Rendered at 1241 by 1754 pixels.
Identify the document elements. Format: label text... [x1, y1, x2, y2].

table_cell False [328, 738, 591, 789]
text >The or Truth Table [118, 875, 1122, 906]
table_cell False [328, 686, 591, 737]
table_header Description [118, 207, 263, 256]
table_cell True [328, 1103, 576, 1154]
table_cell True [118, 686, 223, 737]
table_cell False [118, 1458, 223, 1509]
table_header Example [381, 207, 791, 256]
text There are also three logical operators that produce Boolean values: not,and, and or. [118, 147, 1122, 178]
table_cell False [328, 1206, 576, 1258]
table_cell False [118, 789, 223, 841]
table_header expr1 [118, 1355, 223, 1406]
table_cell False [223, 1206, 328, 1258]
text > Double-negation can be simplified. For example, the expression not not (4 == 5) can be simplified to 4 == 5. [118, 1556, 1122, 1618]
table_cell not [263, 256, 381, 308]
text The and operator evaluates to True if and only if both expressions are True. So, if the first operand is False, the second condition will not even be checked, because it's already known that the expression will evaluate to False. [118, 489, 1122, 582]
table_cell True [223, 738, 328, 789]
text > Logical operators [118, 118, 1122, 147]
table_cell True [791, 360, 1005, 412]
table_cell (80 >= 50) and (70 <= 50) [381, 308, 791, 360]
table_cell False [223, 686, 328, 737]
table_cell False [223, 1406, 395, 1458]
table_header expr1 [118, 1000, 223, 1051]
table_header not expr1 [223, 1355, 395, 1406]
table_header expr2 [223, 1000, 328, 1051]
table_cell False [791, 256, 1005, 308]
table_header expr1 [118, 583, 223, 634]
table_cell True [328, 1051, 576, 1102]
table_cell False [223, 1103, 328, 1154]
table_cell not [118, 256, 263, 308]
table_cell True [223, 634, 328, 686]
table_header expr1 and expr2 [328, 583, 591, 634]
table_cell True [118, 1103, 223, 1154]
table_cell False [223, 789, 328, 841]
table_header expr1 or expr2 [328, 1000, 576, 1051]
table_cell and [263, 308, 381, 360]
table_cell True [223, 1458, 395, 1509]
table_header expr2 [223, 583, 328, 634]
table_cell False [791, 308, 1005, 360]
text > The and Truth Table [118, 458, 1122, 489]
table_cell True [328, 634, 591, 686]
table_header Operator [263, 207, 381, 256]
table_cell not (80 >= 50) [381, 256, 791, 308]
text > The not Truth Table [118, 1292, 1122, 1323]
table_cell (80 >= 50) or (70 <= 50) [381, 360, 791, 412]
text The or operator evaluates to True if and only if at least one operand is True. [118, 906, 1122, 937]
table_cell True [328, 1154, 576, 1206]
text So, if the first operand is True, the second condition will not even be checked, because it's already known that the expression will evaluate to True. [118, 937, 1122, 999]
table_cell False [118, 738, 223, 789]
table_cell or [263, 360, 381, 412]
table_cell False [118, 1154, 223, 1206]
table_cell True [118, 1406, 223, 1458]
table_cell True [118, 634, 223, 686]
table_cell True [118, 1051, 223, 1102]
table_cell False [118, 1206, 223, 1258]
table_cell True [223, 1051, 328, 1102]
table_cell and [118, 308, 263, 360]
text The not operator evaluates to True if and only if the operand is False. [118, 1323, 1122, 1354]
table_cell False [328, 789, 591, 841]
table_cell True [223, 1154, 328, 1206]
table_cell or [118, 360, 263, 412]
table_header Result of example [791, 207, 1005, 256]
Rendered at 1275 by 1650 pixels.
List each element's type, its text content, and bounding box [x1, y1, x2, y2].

# Task objective
Retype the entries from the start through the line containing "Identify the document".

# Expected answer
Rendered at 1241 by 1754 pixels.
Identify the document elements. Format: label text... [x1, y1, x2, y2].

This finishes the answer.